Griffin: On the faith side, we’ve got a 150-year tradition with Adventist Health to encourage whole-person health – body, mind, and spirit, nutrition, the importance of rest. This company treats its employees that way, so it’s ingrained in our culture. The challenge for me has been on the faith side. Everybody agrees that our mission is to extend the healing ministry of Christ, but how do you do that? Is it a free clinic or is it recognizing that there are social determinants of health? What we’ve built around this is the concept that housing is healing, that if someone has a roof over their head, they’re on the road towards being a healthier person.

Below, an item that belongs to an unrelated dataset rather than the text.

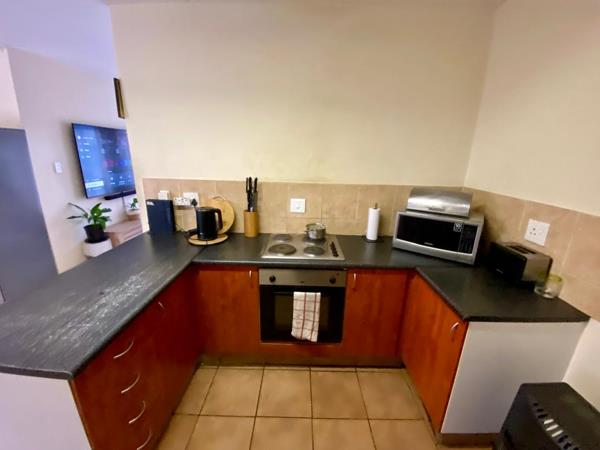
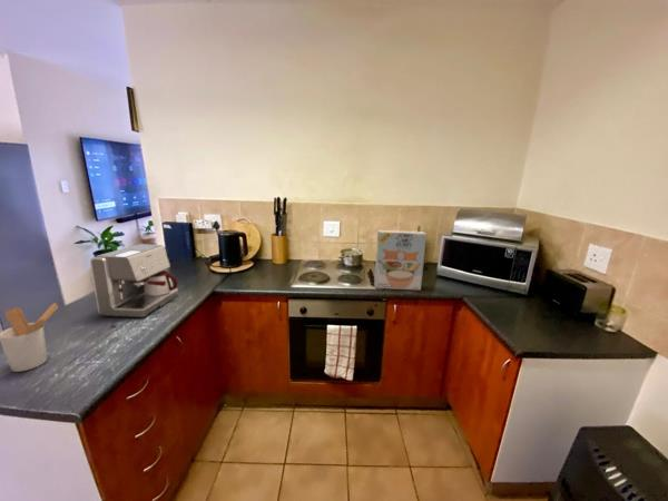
+ coffee maker [89,243,179,318]
+ cereal box [373,229,428,292]
+ utensil holder [0,302,59,373]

We also focus on food insecurity – food as medicine – because there are people living in food deserts that don’t have access to nutritious, healthy fruits and vegetables and non-processed meat. That’s health care. Finally, access to care; you’ve got to get your health care outside of the walls of a building and into the community where people are.
To me, the bigger challenge hasn’t been firing people up on the faith side. It’s been trying to redefine what our advocacy strategy is. Do we target a diabetes program in a community where they have higher rates of diabetes or do we try to find out how we can provide access to good food and quality housing in those areas because that feeds the whole systemic illness? We’re still trying to figure this stuff out ourselves.